I think the key to doing a good job is to pretend like the well-being of the entire universe rides on your performance, and act accordingly. This is why, though most of the US populace (myself included) couldn't give two figs about drug testing, between the hours of 8am and 5pm I act like an absolutely brutal rules nazi.

I hear stories about the stuff collectors let people get away with at other offices, and I'm not having it. Nobody gets in without ID. Nobody signs without reading the form. Nobody slides by under 30 ml, and nobody gets their results before the employer gets them. My job is like an exclusive club; coming here is a privilege, not a right. It's my way or the highway, bub.

This is especially evident when people like Mr. FYM show up. FYM stands for "Free Your Mind"; that's this guy's ideology through and through. Free your mind from reason, logic, and common sense, and you'll be free of responsibility, obligation, and social mores. Because the only way to truly be free is to avoid conformity, whatever the cost.

Mr. FYM shows up and doesn't have ID. He didn't leave it at home, he says; he just doesn't have one. He says he ripped up his social security card too, and threw it away. He says carrying ID means they've got you in the machine, and he wants to remain free. I'm not making this up. He actually said "got you in the machine".


I know this fruit loop was just trying to sneak in under the rules, but the way he went on about it you'd think he was there to be my personal hippie savior. Why, he asked, do I content myself working in the endless world of the 9-to-5 grind? Why do I allow myself to be a tool of society? Why do I refuse to challenge the stuffy rules and regulations that bind me?

All this from someone trying to get a job at some roofing company.

I wasn't interested at all in having a discussion with some random nut. It was eventually understood that if he wanted to get the job, he'd come back tomorrow either with a photo ID or with his would-be supervisor in person so I could talk to him.

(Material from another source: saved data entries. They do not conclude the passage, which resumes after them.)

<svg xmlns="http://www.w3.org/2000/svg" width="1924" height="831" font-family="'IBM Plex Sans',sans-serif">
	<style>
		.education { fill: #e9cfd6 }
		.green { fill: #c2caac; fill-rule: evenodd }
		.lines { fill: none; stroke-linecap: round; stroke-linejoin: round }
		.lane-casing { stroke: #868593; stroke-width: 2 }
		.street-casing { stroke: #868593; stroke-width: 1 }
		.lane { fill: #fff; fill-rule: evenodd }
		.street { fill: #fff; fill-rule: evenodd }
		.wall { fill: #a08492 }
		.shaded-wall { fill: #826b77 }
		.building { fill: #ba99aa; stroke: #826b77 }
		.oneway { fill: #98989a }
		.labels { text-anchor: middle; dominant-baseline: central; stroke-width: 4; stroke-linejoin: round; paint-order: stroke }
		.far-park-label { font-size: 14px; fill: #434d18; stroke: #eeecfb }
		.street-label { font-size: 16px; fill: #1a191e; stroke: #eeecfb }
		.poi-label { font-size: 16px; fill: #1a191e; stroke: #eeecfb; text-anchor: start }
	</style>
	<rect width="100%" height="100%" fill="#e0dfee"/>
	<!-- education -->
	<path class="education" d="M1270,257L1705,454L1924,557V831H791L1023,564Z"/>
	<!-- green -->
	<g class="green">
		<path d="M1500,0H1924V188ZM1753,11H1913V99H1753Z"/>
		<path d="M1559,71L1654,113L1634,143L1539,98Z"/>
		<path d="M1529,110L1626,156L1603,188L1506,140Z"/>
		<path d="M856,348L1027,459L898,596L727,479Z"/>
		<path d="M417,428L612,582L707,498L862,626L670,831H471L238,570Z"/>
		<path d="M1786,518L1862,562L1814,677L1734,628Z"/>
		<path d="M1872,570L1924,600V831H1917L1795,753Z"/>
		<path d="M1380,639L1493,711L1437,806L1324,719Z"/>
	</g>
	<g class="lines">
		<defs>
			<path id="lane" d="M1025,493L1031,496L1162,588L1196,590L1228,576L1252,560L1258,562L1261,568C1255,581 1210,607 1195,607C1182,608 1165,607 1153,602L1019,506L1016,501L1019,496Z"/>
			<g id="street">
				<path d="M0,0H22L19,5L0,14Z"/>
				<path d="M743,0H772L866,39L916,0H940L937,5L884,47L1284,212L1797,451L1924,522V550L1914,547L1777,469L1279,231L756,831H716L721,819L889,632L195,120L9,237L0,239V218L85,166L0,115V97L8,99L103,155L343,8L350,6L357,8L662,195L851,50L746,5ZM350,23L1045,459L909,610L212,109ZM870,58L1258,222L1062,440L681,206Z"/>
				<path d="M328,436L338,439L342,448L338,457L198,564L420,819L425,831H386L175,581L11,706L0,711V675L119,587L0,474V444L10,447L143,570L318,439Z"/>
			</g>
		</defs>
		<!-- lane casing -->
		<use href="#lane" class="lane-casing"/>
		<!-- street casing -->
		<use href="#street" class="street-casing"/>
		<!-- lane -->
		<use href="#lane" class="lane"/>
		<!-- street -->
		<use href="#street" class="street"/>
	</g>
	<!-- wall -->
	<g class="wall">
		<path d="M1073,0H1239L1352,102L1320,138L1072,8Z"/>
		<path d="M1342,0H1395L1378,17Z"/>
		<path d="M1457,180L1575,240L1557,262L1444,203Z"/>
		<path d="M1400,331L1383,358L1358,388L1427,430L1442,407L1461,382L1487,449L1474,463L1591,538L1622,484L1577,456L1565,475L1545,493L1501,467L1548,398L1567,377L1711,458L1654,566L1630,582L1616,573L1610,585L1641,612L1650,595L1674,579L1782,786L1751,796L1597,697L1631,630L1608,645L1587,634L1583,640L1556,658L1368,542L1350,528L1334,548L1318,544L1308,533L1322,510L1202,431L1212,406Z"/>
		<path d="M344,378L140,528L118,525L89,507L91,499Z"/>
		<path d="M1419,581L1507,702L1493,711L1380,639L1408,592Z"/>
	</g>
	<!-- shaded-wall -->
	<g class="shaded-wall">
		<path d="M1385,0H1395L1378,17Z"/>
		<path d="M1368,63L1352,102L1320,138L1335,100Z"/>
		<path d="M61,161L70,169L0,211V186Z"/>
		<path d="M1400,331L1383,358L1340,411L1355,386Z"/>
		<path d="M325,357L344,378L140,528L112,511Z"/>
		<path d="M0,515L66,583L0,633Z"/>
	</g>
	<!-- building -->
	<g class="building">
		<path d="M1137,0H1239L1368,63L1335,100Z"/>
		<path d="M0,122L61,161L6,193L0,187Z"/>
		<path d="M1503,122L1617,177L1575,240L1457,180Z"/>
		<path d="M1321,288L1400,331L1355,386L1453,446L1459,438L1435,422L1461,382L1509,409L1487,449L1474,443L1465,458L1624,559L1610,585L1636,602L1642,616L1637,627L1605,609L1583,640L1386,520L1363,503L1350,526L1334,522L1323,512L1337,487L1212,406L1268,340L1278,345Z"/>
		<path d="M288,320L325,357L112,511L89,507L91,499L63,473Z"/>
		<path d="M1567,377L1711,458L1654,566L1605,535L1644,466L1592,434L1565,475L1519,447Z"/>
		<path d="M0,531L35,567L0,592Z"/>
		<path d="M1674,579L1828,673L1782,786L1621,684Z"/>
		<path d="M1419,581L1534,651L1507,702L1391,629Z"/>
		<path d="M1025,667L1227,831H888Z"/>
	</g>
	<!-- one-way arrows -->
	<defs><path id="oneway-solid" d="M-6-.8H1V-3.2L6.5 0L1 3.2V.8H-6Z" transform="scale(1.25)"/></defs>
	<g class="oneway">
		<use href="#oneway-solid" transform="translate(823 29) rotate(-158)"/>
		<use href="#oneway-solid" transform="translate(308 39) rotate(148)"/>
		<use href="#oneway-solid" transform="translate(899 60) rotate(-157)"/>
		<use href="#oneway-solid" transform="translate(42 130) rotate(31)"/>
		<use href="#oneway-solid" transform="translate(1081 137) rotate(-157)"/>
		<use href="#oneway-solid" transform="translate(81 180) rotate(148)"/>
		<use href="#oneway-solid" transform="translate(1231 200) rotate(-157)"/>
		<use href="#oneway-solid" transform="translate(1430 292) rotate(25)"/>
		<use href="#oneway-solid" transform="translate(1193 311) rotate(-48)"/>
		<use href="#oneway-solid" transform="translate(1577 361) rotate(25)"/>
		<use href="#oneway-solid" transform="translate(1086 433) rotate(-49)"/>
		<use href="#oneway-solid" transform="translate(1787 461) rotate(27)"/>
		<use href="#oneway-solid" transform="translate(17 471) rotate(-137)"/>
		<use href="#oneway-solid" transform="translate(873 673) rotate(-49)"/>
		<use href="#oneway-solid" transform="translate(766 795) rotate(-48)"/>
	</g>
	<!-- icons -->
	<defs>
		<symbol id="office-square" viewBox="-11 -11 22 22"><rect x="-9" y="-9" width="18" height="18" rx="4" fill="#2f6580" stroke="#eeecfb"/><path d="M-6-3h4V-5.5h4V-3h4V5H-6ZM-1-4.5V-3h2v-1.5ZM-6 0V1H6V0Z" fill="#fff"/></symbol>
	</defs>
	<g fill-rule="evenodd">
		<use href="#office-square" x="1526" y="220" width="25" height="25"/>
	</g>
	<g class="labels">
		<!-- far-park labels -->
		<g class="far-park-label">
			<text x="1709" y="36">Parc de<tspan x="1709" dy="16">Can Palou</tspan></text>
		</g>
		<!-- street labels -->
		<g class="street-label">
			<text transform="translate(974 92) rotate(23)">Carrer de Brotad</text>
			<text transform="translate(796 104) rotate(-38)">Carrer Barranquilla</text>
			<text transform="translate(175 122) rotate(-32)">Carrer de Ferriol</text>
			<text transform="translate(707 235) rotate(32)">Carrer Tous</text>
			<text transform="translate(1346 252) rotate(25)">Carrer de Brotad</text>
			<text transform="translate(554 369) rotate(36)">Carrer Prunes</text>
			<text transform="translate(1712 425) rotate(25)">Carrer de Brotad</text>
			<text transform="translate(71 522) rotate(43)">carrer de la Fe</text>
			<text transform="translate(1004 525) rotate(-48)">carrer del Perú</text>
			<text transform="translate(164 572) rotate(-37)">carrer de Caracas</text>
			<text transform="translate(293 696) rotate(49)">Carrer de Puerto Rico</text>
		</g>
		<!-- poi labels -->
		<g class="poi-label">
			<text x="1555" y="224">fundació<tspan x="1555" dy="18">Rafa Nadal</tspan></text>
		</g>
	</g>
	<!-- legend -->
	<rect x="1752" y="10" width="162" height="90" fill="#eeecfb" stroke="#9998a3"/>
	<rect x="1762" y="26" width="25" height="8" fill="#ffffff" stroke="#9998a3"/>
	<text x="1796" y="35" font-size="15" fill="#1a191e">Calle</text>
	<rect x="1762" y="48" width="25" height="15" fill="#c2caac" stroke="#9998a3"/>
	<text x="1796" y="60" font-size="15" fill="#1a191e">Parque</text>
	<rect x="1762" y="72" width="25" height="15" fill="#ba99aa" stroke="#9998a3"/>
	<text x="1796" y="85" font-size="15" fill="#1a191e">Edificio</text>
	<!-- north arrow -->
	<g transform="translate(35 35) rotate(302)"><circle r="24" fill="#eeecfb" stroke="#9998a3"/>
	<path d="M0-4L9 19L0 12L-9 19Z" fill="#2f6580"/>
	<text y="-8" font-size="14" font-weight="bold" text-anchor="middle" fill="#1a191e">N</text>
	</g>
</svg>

If I were to have gotten into a debate with Mr. FYM though, my point would have been something like this: challenging authority just for the sake of challenging authority is stupid. The vast majority of the rules we live by as a society are there for perfectly good reasons. Conformity makes my life easier. I couldn't imagine trying to live "outside the system"; I'd probably wind up like Mr. FYM: scraggly, dirty, wearing a shredded denim jacket and paper-thin blue jeans in the middle of January because I can't afford decent clothes, and desperately trying to get a job at a company that traditionally only hires folks who speak no English, and for minimum wage at that. Because I'm "in the system", and because I have a state-issued ID, and because I pay taxes and have a bank account and a Social Security Number and a credit card, I get to live in a nice comfortable apartment watching cartoons all day while drinking gallon after gallon of pre-made pre-sweetened iced tea and eating microwavable junk food, talking to people who live hundreds of miles away via the Internet about "reality" shows where people eat bugs... and all this in what is essentially perfect safety and privacy thanks to a stable government and public services like police and paramedics.

There are bad things about our government and there are bad things about our laws. It is our duty as citizens to have the wisdom to see where the bad things are and try to stamp them out. Throwing up your hands, throwing away your ID and adopting a "damn The Man" attitude simply is not an option. The sad reality of it is, for all the enlightenment Mr. FYM probably thinks he has, if he wants to pay his rent (I assume he's homeless, but I suppose we could give him the benefit of the doubt and say he's just crashing on someone's couch) he's going to have to show up at my office tomorrow along with his supervisor just to get the go-ahead from some jerk 20-something kid who plays video games all day to pee in a cup. If that isn't a kick in the head I have no idea what is.

I originally intended to follow this post up, but never did. I can't remember now whether or not Mr. FYM ever came back. Such is the fickle nature of blogging.